Je suis parfaitement d’accord avec le fait qu’Himmler, en 1940, préfère sa méthode à l’assassinat d’un peuple pour régler la question du nettoyage ethnique du Gouvernement général. Cela dit, premièrement, cette méthode ne concerne pas le peuple juif (dont le concept-même devra être complètement effacé), mais uniquement la seconde catégorie de population, celle partiellement assimilable. Pour les Juifs, il « espère » trouver une solution d’exode vers l’Afrique ou vers une autre colonie. Or, d’une part, la question se pose de la survie de ces gens en cas de déportation (cette déportation ne s’assimilerait-elle pas à un génocide ?) et, d’autre part, cela laisse ouverte celle du sort à leur réserver au cas où ce ne serait pas possible – ce que Himmler a forcément envisagé, puisqu’il ne fait qu’espérer.
Ensuite, dans l’hypothèse d’un Himmler cohérent avec la « morale raciale », le fait qu’il ne considère pas une « élimination physique » possible et acceptable dans le contexte de 1940, où le processus de ségrégation (sans allusion à l’Afrique du Sud) des Juifs est entamé, mais pas très avancé, ne signifie pas qu’il n’envisage pas l’assassinat collectif une fois la séparation accomplie. Or, on constate qu’effectivement, que l’« extermination des Juifs d’Europe » a respecté ce souci de séparation des populations (ghettoïsation et concentration) avant de passer au stade suivant.
De plus, même si mon interprétation est erronée, je ne peux m’empêcher de relever le «
wenn » et le «
man », soit la forme conditionnelle et le sujet général.

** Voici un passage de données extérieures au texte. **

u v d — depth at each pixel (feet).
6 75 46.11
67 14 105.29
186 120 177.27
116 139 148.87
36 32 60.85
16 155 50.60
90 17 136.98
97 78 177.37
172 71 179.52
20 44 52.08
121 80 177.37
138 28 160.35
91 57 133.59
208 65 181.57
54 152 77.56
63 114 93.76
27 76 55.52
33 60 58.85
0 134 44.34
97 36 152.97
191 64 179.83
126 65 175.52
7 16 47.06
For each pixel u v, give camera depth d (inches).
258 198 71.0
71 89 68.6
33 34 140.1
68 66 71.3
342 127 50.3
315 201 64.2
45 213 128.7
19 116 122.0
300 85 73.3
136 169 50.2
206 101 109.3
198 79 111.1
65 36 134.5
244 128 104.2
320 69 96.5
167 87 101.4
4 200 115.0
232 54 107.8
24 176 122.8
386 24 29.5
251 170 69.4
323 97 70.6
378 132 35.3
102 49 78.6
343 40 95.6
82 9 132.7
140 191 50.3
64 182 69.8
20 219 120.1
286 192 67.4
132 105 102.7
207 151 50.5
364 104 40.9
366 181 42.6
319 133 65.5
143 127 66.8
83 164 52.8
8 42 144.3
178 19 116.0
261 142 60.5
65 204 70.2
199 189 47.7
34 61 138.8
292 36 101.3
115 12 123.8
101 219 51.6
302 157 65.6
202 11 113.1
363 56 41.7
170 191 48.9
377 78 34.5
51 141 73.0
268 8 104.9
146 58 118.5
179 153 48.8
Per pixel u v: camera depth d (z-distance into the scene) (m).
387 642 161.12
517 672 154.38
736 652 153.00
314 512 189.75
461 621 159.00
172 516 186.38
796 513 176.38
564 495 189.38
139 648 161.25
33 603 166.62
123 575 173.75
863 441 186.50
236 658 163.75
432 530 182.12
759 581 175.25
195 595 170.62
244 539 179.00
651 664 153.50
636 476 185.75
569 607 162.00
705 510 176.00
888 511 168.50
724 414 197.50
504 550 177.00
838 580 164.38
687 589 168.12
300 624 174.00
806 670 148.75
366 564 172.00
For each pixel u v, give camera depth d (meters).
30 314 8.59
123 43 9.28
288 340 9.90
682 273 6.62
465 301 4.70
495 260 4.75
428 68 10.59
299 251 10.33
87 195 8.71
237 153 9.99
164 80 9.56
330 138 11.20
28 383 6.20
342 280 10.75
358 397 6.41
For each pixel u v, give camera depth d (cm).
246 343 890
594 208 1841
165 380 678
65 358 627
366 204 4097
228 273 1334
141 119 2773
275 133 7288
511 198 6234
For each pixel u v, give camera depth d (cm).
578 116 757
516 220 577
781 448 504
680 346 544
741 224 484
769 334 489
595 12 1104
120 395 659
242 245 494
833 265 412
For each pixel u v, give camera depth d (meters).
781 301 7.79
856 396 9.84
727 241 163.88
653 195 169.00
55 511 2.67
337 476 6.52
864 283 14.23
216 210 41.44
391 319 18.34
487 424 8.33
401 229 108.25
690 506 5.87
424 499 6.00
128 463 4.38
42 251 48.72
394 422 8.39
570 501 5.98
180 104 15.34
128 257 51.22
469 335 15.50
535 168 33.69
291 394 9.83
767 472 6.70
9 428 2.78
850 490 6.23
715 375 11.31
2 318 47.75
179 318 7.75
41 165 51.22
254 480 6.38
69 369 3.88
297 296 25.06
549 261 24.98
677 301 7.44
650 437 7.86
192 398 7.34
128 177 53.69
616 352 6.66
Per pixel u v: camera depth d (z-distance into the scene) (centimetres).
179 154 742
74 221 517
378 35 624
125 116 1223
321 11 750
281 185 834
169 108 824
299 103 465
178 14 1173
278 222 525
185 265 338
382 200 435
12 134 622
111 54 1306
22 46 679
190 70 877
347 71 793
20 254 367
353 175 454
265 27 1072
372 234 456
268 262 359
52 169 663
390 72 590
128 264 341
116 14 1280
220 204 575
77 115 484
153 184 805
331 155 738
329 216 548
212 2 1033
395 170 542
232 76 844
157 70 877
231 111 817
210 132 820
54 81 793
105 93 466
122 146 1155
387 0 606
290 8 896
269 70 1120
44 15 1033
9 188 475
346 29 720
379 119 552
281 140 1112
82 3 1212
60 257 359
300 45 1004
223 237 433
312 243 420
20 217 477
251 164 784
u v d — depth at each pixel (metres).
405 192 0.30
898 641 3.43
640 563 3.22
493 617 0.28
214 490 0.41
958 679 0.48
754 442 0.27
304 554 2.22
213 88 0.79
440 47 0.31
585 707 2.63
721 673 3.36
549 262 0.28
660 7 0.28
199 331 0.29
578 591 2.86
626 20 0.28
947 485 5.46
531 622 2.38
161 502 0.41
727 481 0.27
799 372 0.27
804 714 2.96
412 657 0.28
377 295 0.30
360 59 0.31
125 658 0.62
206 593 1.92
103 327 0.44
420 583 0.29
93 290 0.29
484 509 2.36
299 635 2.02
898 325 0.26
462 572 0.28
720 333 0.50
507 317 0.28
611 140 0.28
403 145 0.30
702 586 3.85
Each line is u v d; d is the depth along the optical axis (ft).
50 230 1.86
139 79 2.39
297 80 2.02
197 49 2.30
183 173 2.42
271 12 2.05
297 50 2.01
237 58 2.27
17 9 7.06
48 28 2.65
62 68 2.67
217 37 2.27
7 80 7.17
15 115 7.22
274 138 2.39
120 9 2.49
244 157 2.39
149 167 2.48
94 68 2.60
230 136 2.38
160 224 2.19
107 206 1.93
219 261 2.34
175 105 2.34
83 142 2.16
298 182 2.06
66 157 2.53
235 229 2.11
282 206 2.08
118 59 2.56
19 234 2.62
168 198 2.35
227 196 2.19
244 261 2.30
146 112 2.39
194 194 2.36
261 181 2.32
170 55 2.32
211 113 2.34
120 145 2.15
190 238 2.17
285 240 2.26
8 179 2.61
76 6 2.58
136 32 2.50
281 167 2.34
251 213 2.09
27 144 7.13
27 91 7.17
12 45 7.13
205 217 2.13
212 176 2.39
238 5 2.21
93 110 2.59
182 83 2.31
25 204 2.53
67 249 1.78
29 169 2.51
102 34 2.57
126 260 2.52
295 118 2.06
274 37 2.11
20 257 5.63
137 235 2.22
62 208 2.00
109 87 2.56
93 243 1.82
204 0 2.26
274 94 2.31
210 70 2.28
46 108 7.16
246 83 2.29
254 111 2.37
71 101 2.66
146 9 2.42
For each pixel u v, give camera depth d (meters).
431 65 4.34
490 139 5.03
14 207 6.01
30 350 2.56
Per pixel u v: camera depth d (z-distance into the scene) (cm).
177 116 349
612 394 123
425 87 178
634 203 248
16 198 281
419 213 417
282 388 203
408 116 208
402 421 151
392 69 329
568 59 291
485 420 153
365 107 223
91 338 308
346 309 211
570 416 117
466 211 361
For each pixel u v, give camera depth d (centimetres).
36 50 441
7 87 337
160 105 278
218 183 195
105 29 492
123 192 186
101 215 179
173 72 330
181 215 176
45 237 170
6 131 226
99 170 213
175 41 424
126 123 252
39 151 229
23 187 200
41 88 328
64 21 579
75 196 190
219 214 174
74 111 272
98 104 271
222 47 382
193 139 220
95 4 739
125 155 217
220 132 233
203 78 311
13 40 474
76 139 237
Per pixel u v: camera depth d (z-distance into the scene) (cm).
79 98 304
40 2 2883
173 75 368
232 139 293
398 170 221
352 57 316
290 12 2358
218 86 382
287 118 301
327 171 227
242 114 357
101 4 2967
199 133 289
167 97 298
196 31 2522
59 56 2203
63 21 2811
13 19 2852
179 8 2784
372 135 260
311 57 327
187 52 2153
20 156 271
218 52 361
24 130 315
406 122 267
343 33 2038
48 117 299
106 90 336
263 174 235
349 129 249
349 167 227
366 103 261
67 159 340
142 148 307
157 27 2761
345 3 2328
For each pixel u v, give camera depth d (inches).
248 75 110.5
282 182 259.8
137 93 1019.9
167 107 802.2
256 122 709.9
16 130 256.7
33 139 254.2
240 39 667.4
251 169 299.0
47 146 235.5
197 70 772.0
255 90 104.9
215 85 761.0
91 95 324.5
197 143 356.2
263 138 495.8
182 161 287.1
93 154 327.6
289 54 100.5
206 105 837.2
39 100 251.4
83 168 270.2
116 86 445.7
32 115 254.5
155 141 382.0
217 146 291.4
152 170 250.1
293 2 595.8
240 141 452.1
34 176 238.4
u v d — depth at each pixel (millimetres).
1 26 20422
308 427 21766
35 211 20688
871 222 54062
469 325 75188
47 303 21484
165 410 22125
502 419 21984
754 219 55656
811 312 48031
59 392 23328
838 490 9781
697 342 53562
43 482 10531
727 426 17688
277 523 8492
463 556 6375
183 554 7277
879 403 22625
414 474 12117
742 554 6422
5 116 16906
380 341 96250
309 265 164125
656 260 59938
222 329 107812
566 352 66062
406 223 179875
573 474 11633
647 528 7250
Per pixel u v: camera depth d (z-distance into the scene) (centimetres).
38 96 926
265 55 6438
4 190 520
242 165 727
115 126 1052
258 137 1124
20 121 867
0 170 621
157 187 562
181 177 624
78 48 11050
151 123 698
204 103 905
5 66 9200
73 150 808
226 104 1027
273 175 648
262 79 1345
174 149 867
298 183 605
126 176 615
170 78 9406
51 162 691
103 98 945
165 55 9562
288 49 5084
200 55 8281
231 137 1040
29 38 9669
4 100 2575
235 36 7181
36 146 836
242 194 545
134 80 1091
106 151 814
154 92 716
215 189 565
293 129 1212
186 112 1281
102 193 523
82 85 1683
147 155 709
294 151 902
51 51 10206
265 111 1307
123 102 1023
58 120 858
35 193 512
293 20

Himmler laisserait-il un doute sur cette affirmation ?
Pour votre point (2). Deux choses me viennent à l’esprit face à cette objection. La première est que, d’une part, le contexte géographique de 1940 (le Gouvernement général) et de 1941 (l’URSS) n’est pas identique et, d’autre part, les buts ne sont pas les mêmes (nettoyage ethnique en 1940, arme de guerre en 1941). Les délais ne sont pas les mêmes non plus, la méthode qu’il souhaite appliquer dans le Gouvernement général ne pouvait être efficace que sur le long terme (il compte 10 ans).
La seconde chose qui me vient à l’esprit est qu’il me semble que, de toute manière, la mesure autorisée en 1941 n’est pas si conforme à la morale.